Hi all, I'd like to share a proposal Introducing a flag to opt in to HTTP/3 early data in the new HTTP loader on Darwin. The API is not currently available non-Darwin platforms. Please check out the details below.
Early Data Support in URLSession
- Proposal: SF-NNNN
- Authors: Guoye Zhang
- Review Manager: TBD
- Status: Pitch
- Implementation: swiftlang/swift-corelibs-foundation#5216
Introduction
HTTP/3 early data enables request transmission on a new connection with no round trip delays (0-RTT), improving the startup time of apps. We are introducing a new flag enablesEarlyData on URLSessionConfiguration to allow developers to opt in to the feature.
The flag is not available on non-Darwin platforms at this moment.
Example usage
Adopting HTTP early data and loading a URL.
let configuration = URLSessionConfiguration.default
configuration.usesClassicLoadingMode = false
configuration.enablesEarlyData = true
let session = URLSession(configuration: configuration)
let (data, response) = try await session.data(from: url)
Detailed design
By opting in to the flag, URLSession persists HTTP/3 connection state along with QUIC and TLS session state, allowing 0-RTT transmission of safe requests (GET or HEAD requests) when establishing a new connection to the same host.
open class URLSessionConfiguration {
/* Enables HTTP/3 0-RTT early data transmission of safe requests (GET or HEAD
requests).
WARNING: Inclusion in TLS early data changes the security guarantees offered
by TLS.
Requests sent in early data are not covered by anti-replay security
protections. Early data must be idempotent and the impact of adversarial
replays must be carefully evaluated, as the data may be replayed. Early data
also does not provide full forward secrecy; data transmitted is more
susceptible to data breach and security compromise of the server, even if
the breach happens after the data was transmitted.
See Section 8 of RFC8446 for more details.

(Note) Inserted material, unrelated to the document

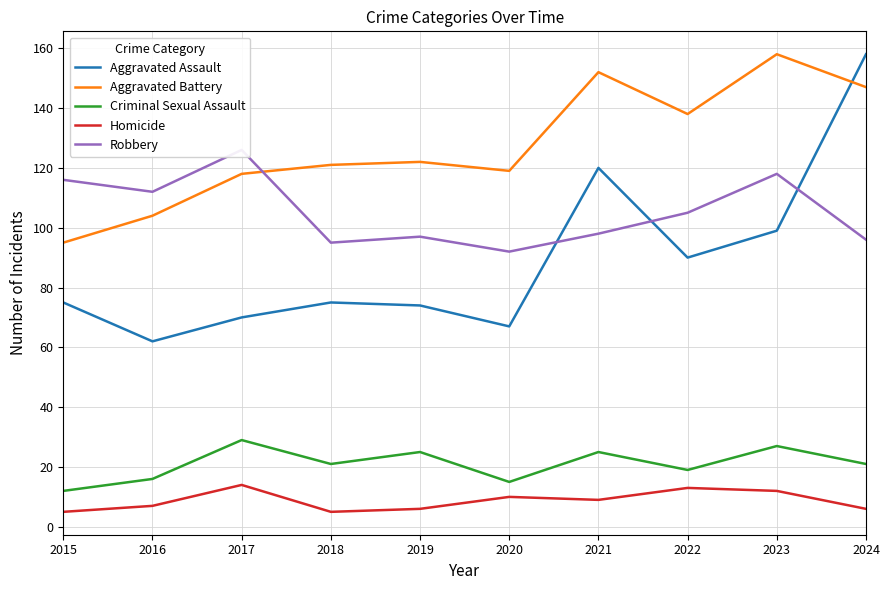

How many values in the Aggravated Battery series exceed 122?

4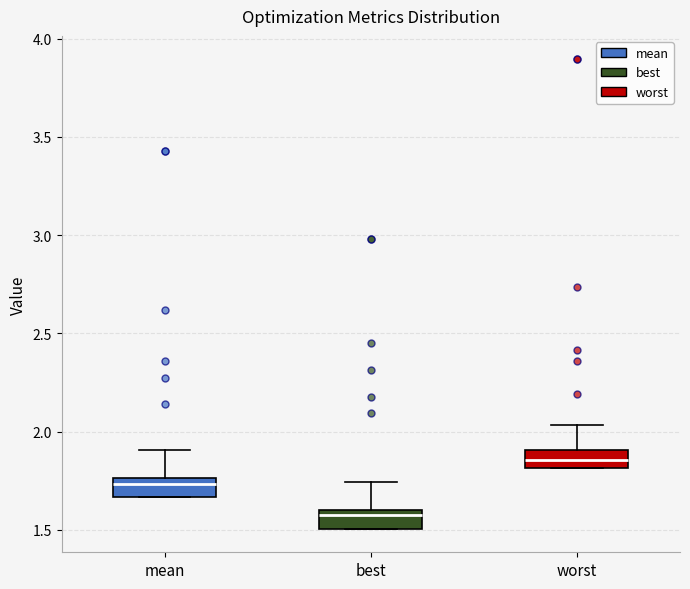

Which box has the lowest median line?

best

https://datatracker.ietf.org/doc/html/rfc8446#section-8
See RFC8470 for additional discussion and security considerations.
https://datatracker.ietf.org/doc/html/rfc8470
If these risks are acceptable for your use case, set this property to true.
If unsure, false is the safest option.
NOTE: Not supported in the classic loading mode.
Defaults to false.
*/
@available(*, unavailable, message: "Not available on non-Darwin platforms")
open var enablesEarlyData: Bool
}
Source compatibility
No impact.
Implications on adoption
This feature can be freely adopted and un-adopted in source code with no deployment constraints and without affecting source compatibility.
Future directions
Some apps use unsafe method such as POSTs to transfer idempotent data, and they might want to send those requests in the early data. This can be supported in the form of a flag URLRequest.unsafeAllowsInEarlyData on a per-request basis. However, it is not needed for the majority of the use cases.
Alternatives considered
Enabling early data by default
0-RTT early data can be replayed by an attacker, and we do not know if the server has sufficient mitigations of such an attack. Therefore we ask developers to enable this flag at their own risk.